Work out how many lines in the material beneath contain "prende". Give only that number.

+ + + + + + +

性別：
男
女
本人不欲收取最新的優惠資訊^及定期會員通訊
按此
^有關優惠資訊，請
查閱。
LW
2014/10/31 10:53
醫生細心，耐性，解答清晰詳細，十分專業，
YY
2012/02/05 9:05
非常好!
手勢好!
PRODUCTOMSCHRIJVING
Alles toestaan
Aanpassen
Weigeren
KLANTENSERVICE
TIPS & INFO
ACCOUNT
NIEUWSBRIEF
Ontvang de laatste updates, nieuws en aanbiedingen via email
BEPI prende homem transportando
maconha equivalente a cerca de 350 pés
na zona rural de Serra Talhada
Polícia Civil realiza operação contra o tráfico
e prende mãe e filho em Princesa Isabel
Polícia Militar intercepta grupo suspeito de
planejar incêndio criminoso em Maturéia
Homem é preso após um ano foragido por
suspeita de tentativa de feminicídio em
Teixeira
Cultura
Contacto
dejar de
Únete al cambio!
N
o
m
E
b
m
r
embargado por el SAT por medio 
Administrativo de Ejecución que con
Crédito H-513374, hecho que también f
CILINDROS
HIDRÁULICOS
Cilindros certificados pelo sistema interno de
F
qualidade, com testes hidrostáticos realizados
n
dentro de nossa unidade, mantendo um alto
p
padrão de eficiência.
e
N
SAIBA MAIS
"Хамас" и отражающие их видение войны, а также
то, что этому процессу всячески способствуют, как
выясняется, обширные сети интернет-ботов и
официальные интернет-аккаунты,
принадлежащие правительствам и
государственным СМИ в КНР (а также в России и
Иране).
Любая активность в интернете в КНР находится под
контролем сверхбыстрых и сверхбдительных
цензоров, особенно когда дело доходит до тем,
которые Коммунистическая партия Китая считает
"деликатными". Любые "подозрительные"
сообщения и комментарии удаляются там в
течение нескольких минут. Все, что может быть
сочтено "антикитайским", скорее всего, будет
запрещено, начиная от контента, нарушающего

+ + + + + + +

| RESULT OF THIS EXERCISE |
2